Man found guilty of manslaughter over taxi driver stab death
A man who admitted stabbing a taxi driver to death following an alleged row over illegal dumping has been found not guilty of murder but guilty of manslaughter.
A jury of nine men and three women spent five hours and 29 minutes considering their verdict in the trial of Joseph Hillen (24), of Glendesha Road, Forkhill, Co Armagh.
Hillen had pleaded not guilty to the murder of Martin Mulligan (53) at Carnmore, Balriggan, Dundalk, Co Louth, on September 28, 2015.
From the outset of the trial he admitted the stabbing, but said the deceased pulled the knife on him.
The foreman of the jury said the decision was a majority verdict, with 10 agreeing and two disagreeing.
Ms Justice Eileen Creedon set a date of December 3 for a sentence hearing. Prosecution counsel Patrick Treacy SC said the victim's family will make a statement on that date.
Mr Mulligan's bloodied body was found near his taxi in the early morning, a few hours after his last drop-off of the night.
Gardai launched an investigation and Hillen came under suspicion because he had been chased from Dundalk by gardai hours before Mr Mulligan's death. He evaded the patrol car by speeding toward the Border.
Analysis of blood on the road near the body, and DNA found on the dead man's jumper, confirmed that Hillen was present when the stabbing happened.
A glove with Hillen's DNA was also found nearby.
When he first spoke to gardai in 2015 and then following his arrest in 2016, Hillen said he never met Mr Mulligan and did not know what happened.
Earlier this year, he gave a voluntary statement to gardai in which he admitted the stabbing, but said he did it in self-defence.
He told gardai he was driving by land belonging to his friend in the early hours when he saw Mr Mulligan and believed he was illegally dumping rubbish.

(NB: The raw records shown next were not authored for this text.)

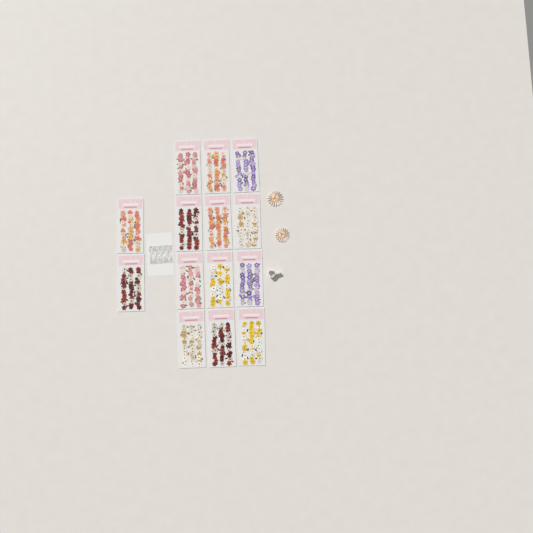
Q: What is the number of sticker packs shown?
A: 14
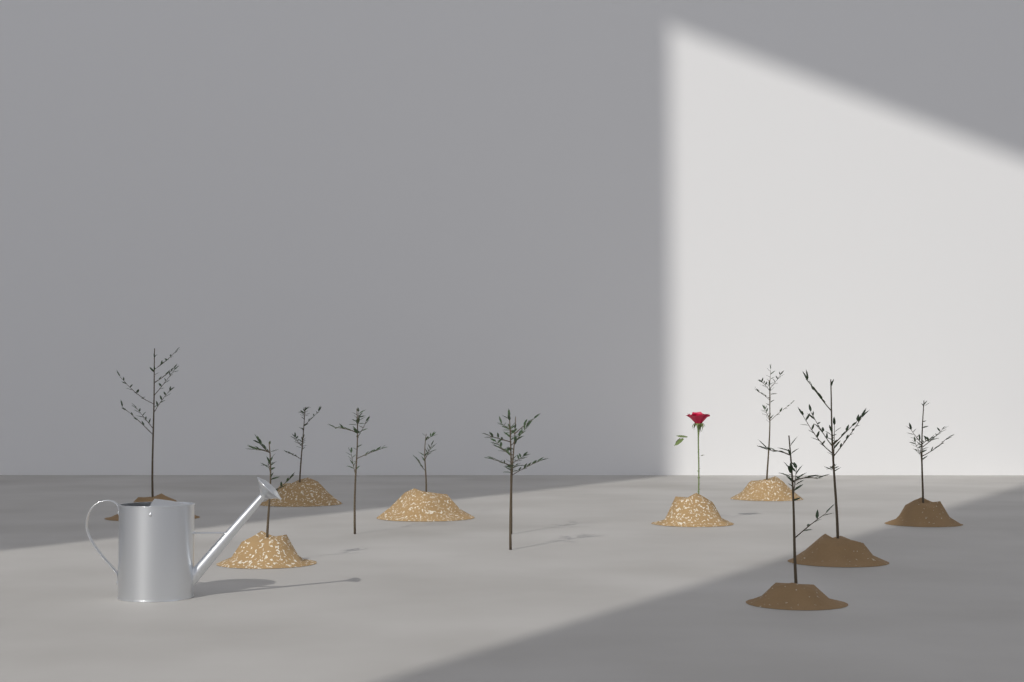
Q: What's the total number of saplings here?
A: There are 11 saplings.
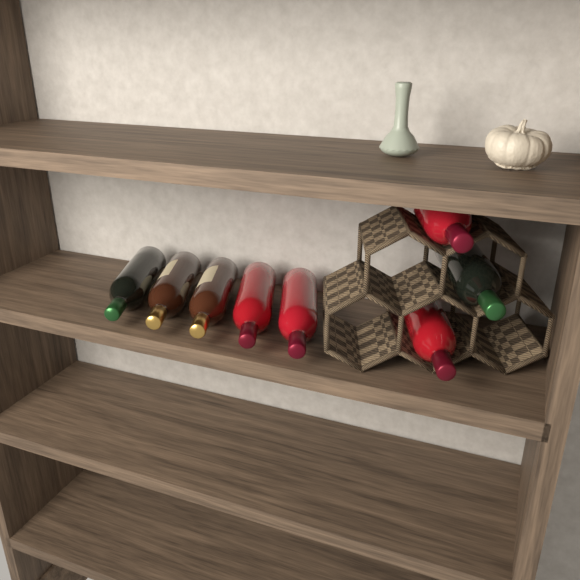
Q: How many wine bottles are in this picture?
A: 8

Hillen said he confronted Mr Mulligan and a fight broke out.
He said the taxi driver pulled a long kitchen knife on him but Hillen "flipped the knife" before he "jabbed out" twice, inflicting the fatal wounds.
Hillen's defence barrister Brendan Grehan said his client's account was backed up by the pathologist.
The prosecution argued that Hillen's story was not credible, adding that he repeatedly lied to gardai in his initial statements.